Chasing Amy
Posted Wednesday 11/07/2007 12:00 AM in
Guide
by
Amy Winehouse is concerned about her hair. Backstage at a taping for La Musicale — a French TV show filmed on a soundstage in northern Paris — the 24-year-old singer putters over to the mirror in her tiny, windowless dressing room and begins fussing with the Cruella De Vil–style peroxide-blond shocks at the front of her bouffant. She’s sporting her usual goth-barfly look: raccoon mascara, low-rider jeans hitched with a gold belt and a cropped T-shirt revealing her rail-thin midriff and her copious tattooage, including the legend blake scrawled above her heart, a tribute to her husband of six months, Blake Fielder-Civil. She’s never exactly been a picture of health, but tonight she looks especially worse for wear: hunched, heavy-lidded and frail.“There used to be just one small ginger bit,” she says, tugging at her coiffure. “Now there’s this whole big blond bit. I hate it.” Her words are slow and drawling — she sounds as if she’s trying to speak through a mouthful of molasses — her eyes are clouded.
“Why don’t you just dye it all black?” asks her stylist, Naomi.
“No … ” she says hazily. “One small bit of ginger is what I want.” She sighs and plops down on the couch. She lights a cigarette and turns a drowsy gaze toward Blender; she’s ready to talk. We start by asking if she’ll be recording the follow-up to Back to Black anytime soon.
“Yeah, we’ve got a couple of more bits … I’m writing … ” she mumbles. “On the whole … ” She trails off.
Um … Back to Black was such a personal record — the songs were clearly about your relationship with Blake.
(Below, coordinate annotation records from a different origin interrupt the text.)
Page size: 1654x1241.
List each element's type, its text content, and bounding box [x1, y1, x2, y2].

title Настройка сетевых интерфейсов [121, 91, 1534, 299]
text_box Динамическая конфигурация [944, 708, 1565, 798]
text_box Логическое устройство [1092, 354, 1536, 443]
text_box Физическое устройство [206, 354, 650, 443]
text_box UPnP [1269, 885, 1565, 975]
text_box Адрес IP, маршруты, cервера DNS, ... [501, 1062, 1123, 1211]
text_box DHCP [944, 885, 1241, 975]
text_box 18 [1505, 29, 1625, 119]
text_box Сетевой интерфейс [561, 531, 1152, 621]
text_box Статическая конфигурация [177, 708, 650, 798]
Are you still writing confessionals?
“I’m still writing about the dynamics of being in a relationship … Would you like some wine?” she asks, fetching two glasses and beginning to pour. “I believe in relationships,” she continues, “whether it’s your grandmother or your dog … ”
Now her words are slurred, her eyelids drooping. Her head wobbles into a nod. She falls asleep for a second, wakes with a start, mutters and drops off again. The smoldering cigarette in her left hand falls to the floor.
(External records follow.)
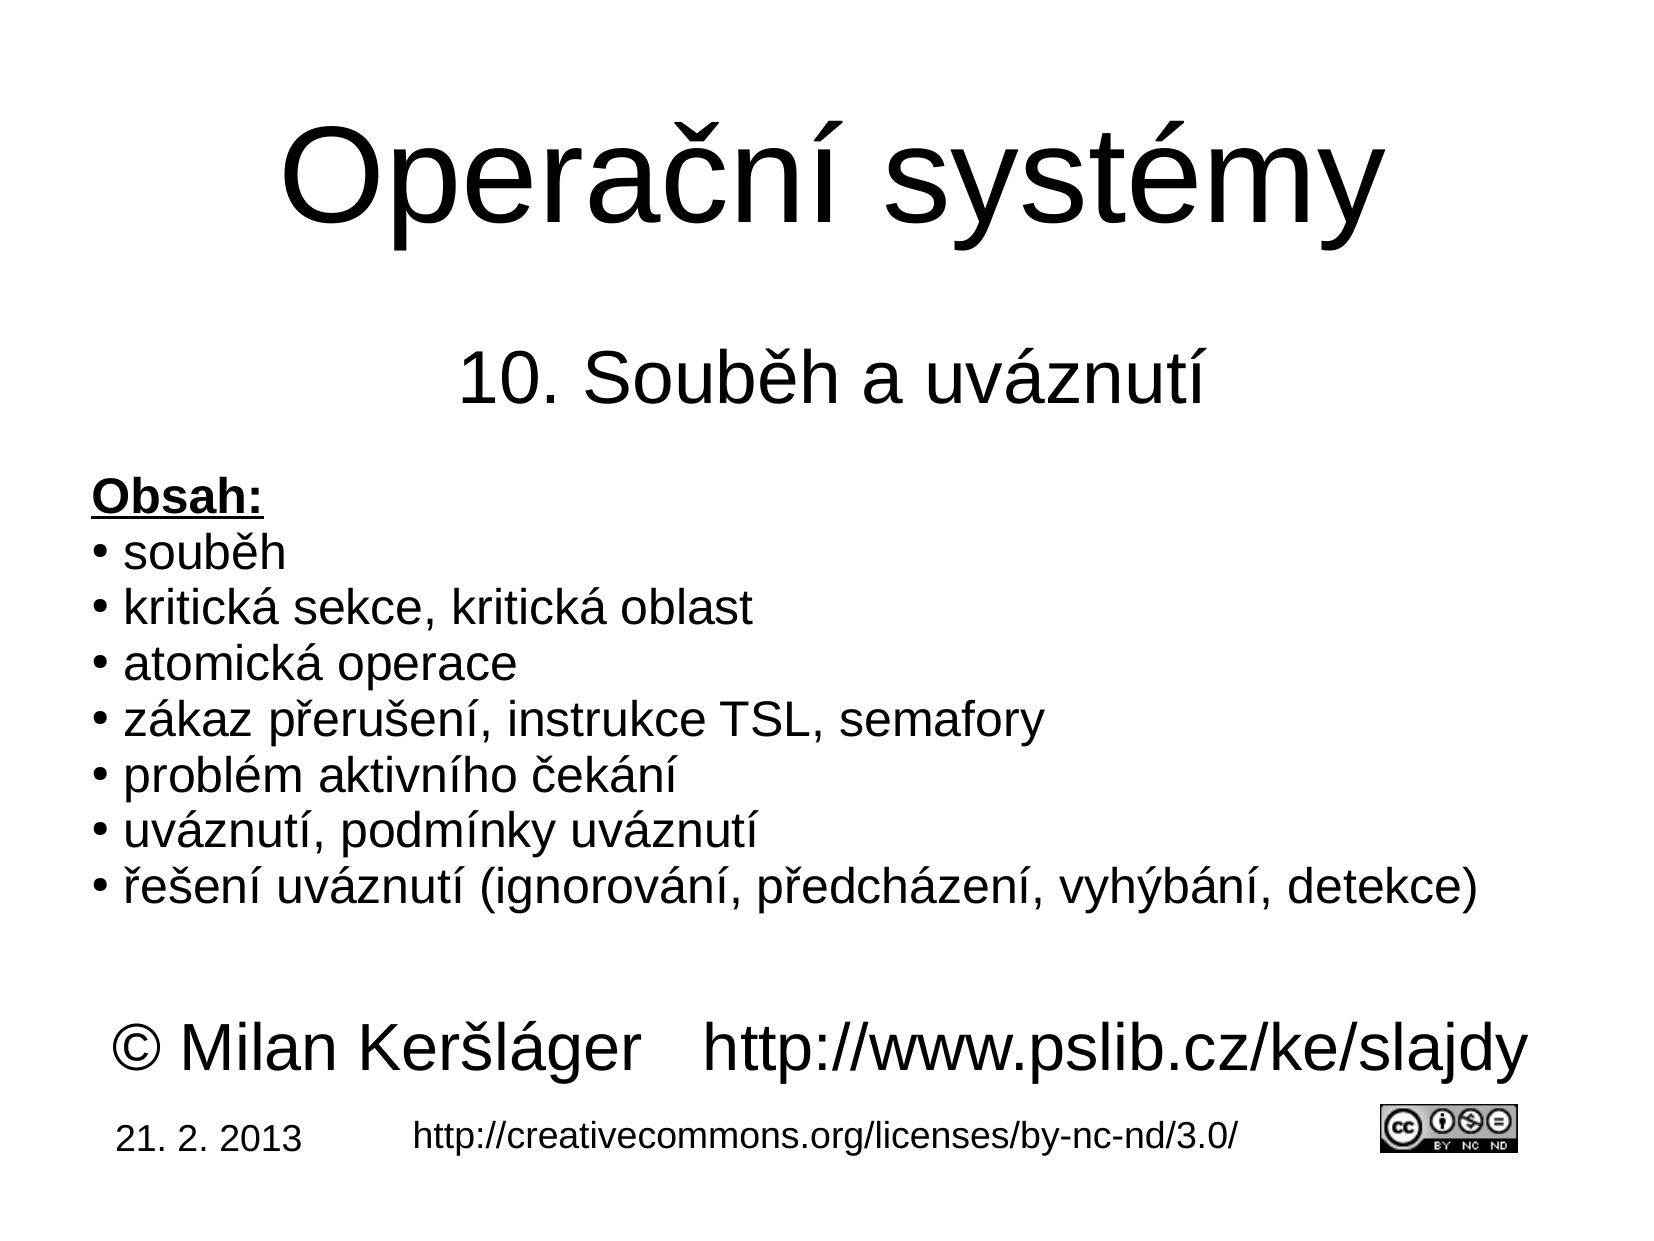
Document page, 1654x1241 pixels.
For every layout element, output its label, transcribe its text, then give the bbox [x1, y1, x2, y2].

title Operační systémy 10. Souběh a uváznutí [88, 56, 1577, 460]
text_box Obsah: souběh kritická sekce, kritická oblast atomická operace zákaz přerušení, instrukce TSL, semafory problém aktivního čekání uváznutí, podmínky uváznutí řešení uváznutí (ignorování, předcházení, vyhýbání, detekce) [76, 460, 1583, 923]
text_box http://creativecommons.org/licenses/by-nc-nd/3.0/ [339, 1107, 1313, 1165]
list © Milan Keršláger http://www.pslib.cz/ke/slajdy [76, 1009, 1565, 1087]
text_box 21. 2. 2013 [100, 1110, 337, 1168]
picture [1380, 1104, 1518, 1153]
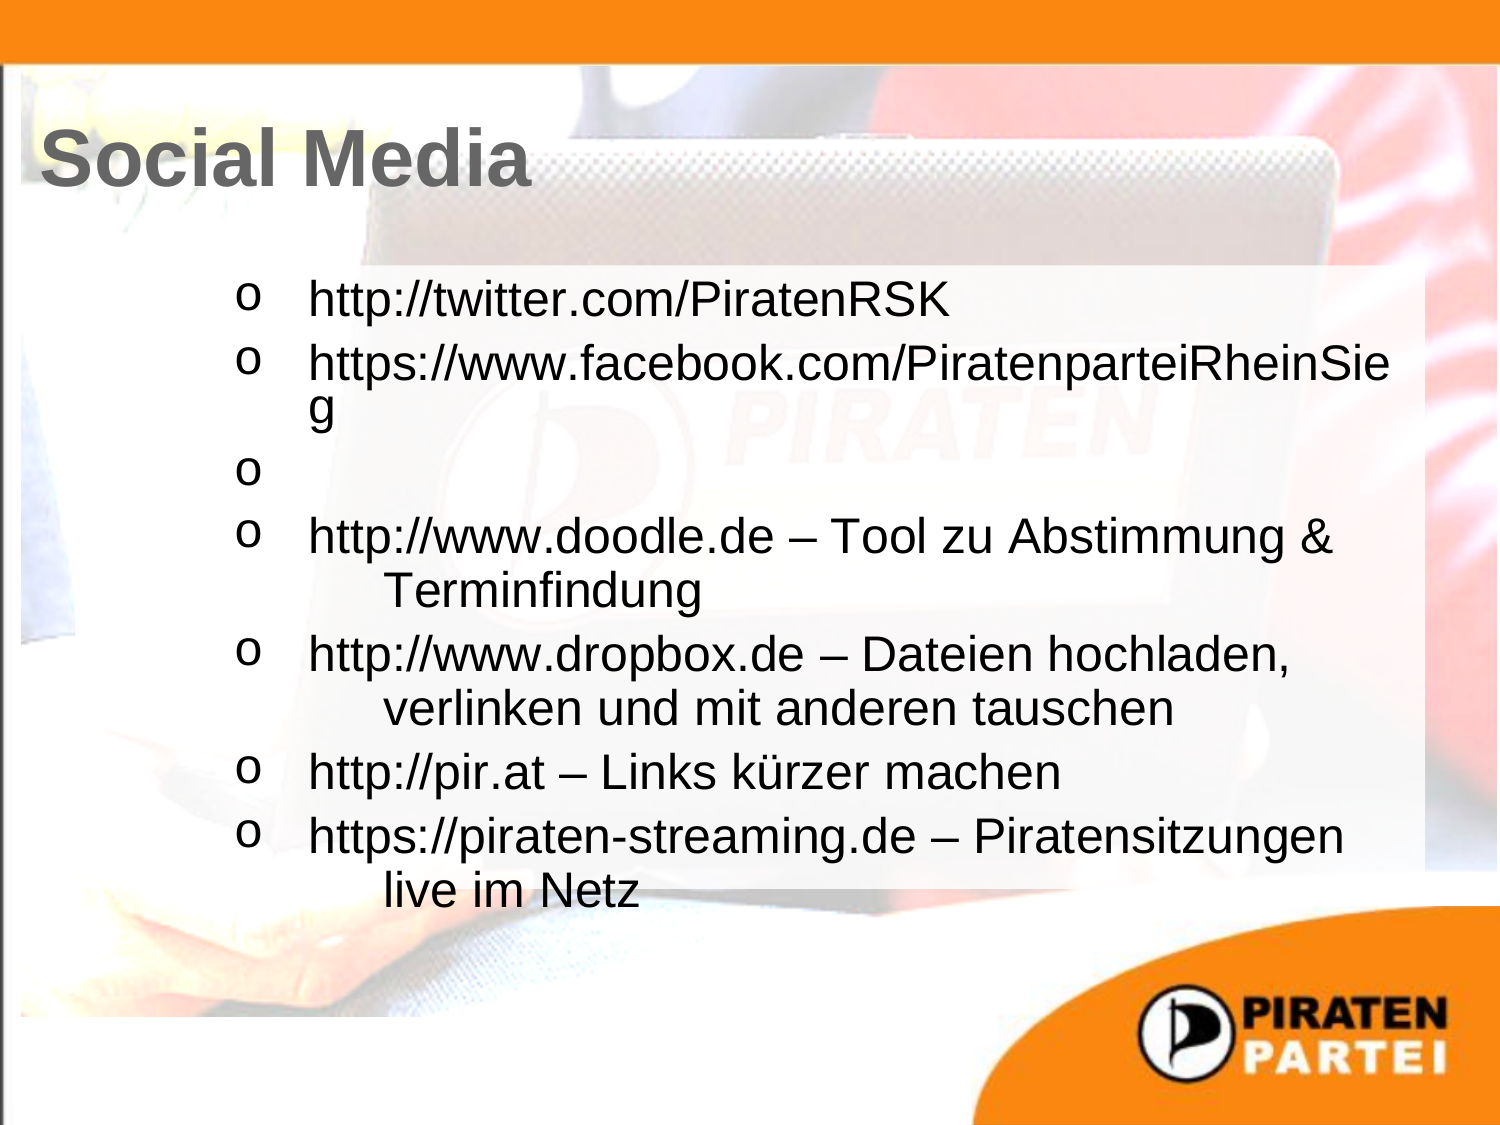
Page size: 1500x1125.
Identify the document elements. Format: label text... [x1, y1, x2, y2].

list http://twitter.com/PiratenRSK https://www.facebook.com/PiratenparteiRheinSieg http://www.doodle.de – Tool zu Abstimmung & Terminfindung http://www.dropbox.de – Dateien hochladen, verlinken und mit anderen tauschen http://pir.at – Links kürzer machen https://piraten-streaming.de – Piratensitzungen live im Netz [75, 265, 1426, 889]
picture [21, 66, 1500, 1125]
title Social Media [24, 97, 1375, 212]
“Oh, God, what is wrong with me?” she asks, coming to. “There’s something wrong with me … ”
We inquire about her brief rehab stint in August. What was it like there?
“You go in and you’re just sat down. They looked at me and said, ‘You’re an alcoholic.’”
And are you?
“No … I don’t know.”
Are you clean these days?
“I take, like, anti- … I take stuff for my depression. Prescriptive stuff. But I don’t take it.”